Only one or two of these are taking on the electoral system directly. And by the rest failing to do that are not creating a bigger call for a system in which they might succeed in actually getting a seat. 

Maybe each of them should think harder about the Daily Express Com Res poll – blogged this week in the Daily Alternative – which found that 72% of people are ready for a complete overhaul of British politics. That’s a conservative newspaper, actively promoting system level change. 

Wake up, all of us: this is a moment of real opportunity, in which strong alternatives to the current system can get purchase.

And here’s a refinement on the current battle for PR, so nobly pursued by Make Votes Matter. Since Scotland won their battle for a national parliament in 1997 they have run their national elections with PR (amongst the many forms that could take, Scotland uses the Additional Member System). So while the SNP dominate Scottish representation in the UK Houses of Parliament because of the UK General Election’s first-past-the-post constituency system, at home in Edinburgh they engage with a more distributed form of power. Smaller parties like the Scottish Green Party can hold the balance of power (with six seats) and have far greater influence over policy than in Westminster.

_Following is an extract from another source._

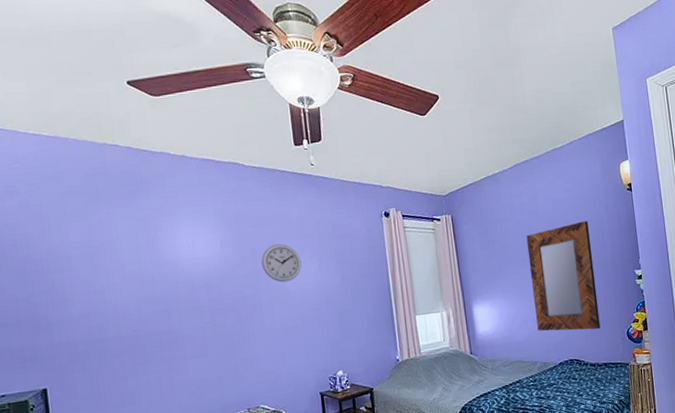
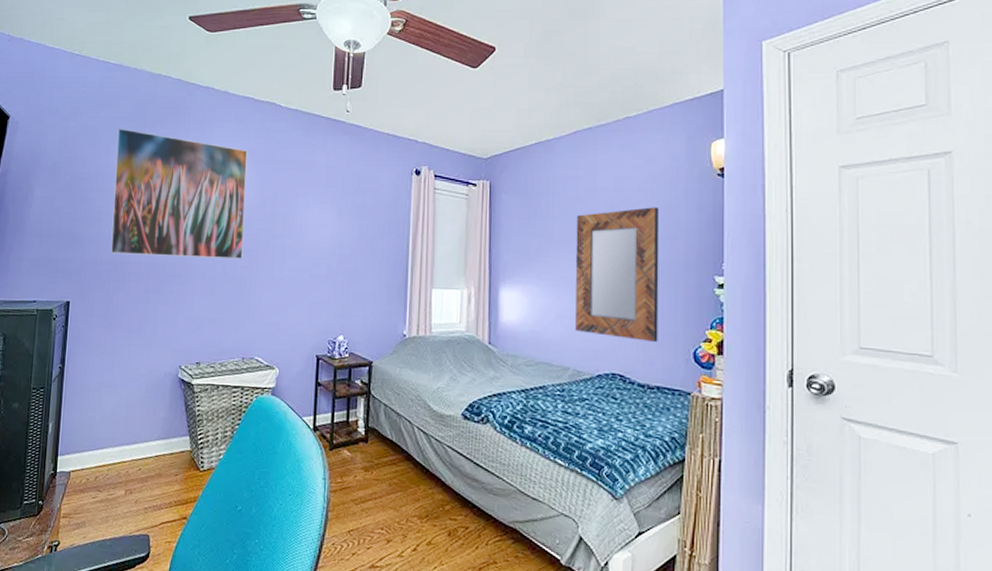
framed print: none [66,203,231,333] -> present [110,128,248,260]
wall clock: present [261,244,302,283] -> none [280,191,320,231]

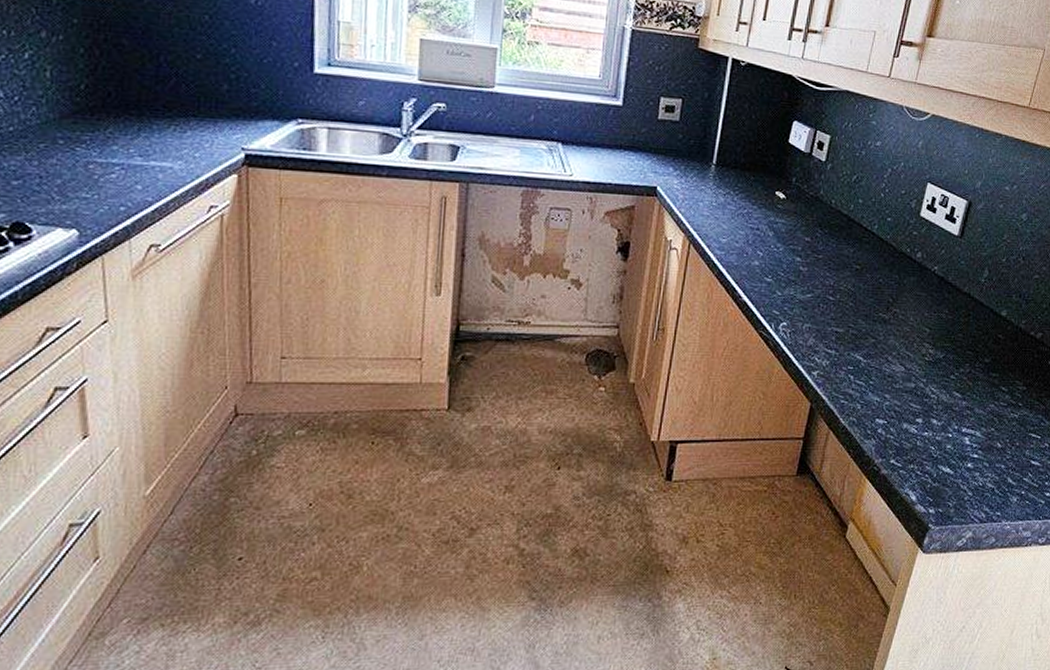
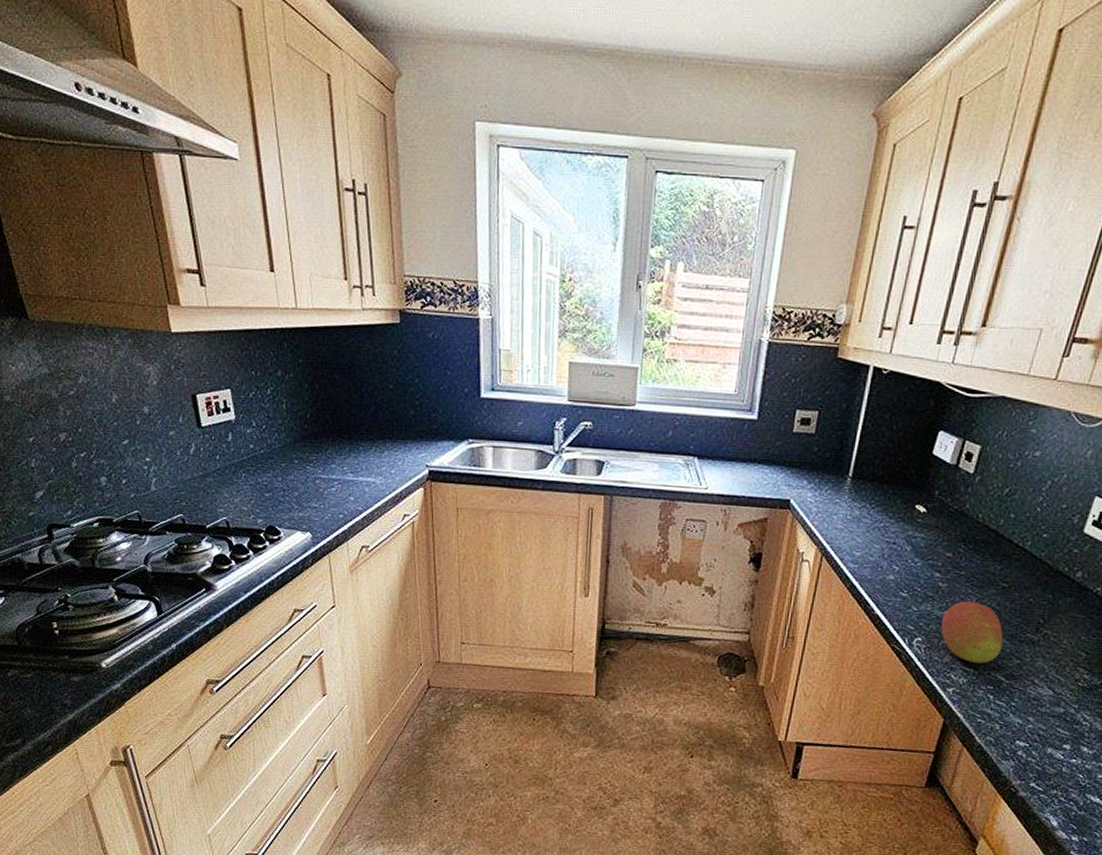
fruit: none [804,284,859,344] -> present [941,601,1004,664]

The National Assembly for Wales, the Northern Ireland Assembly and the London Assembly also have proportional systems, giving otherwise unheard-of parties (eg The Brexit Alliance, or City Greens) a chance to be seen. (We should also mention how proportional voting operating to elect European Members of Parliament in the UK has given smaller parties a degree of resourcing and status – notably UKIP, but the Greens, SNP and Plaid Cymru also).

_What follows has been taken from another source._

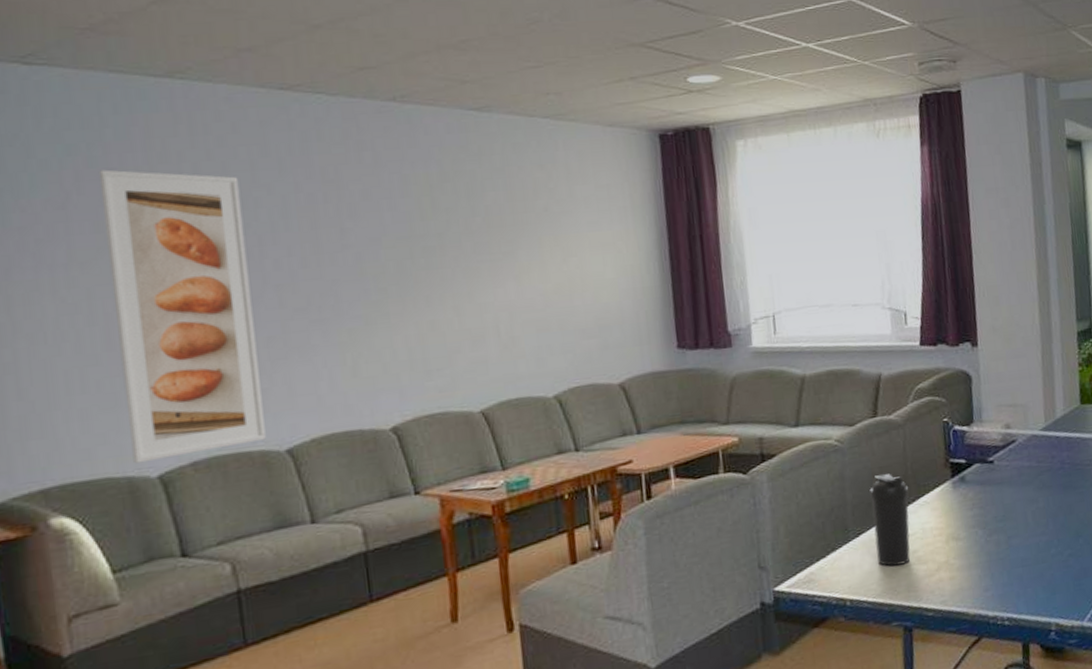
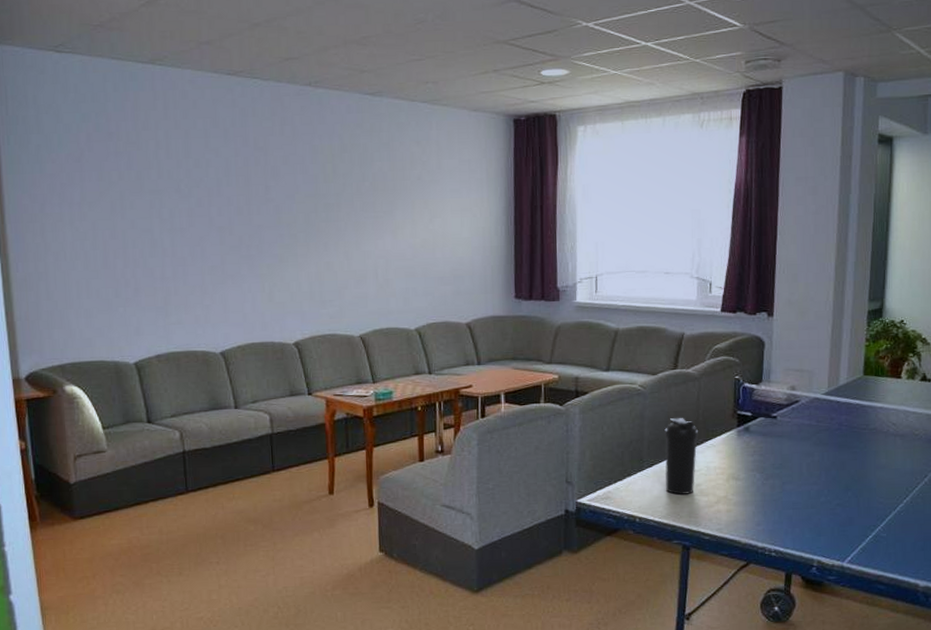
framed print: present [98,169,266,464] -> none [102,133,207,352]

If the rest of the UK could be afforded something similar, imagine how much more engaged the 98% might be with their city level or regional level politics? Imagine an election in Yorkshire where Yorkshire First could be actively shaping policy? Or in Devon, where a permaculture style party, alongside an Arts party (not yet materialised) could be managing participatory budgeting and encouraging social enterprise for the whole county? None of this is currently possible with only two to three parties contending and a 30% turn out for elections.

How much more would people see themselves in politics and how much more could be achieved by localism and municipalism? And the more people engaged in a politics that allows deliberation – because it is conducted at community level – the less we are threatened with populism. That’s a revolution.

But to agree that would require a change of mind not currently on offer in Westminster. For the time being, the call for change will have to keep building from the parishes, wards, towns and cities upwards. Not simply horizontally across the grassroots, but systemically, linking up with the civil society organisations, tech enablers, social enterprise. All of these amplified by social media, in order to create the more glocal, or cosmo-local options for the future.

So that sometime in 2019, our challenge will be to any one of the national political parties: give away your power. Not simply in ways that replicate the current system – as devolution generally does – but in new ways that would turn the old system upside down. Champion the true plurality of your citizenship by finding ways to conduct proportional elections at the city level. And see what happens when the people rise to meet you. 

And just as the SNP and UKIP have shown us, in their respective displays of capturing the public mood, if (and when) the people are ready it will only take one party to change the game.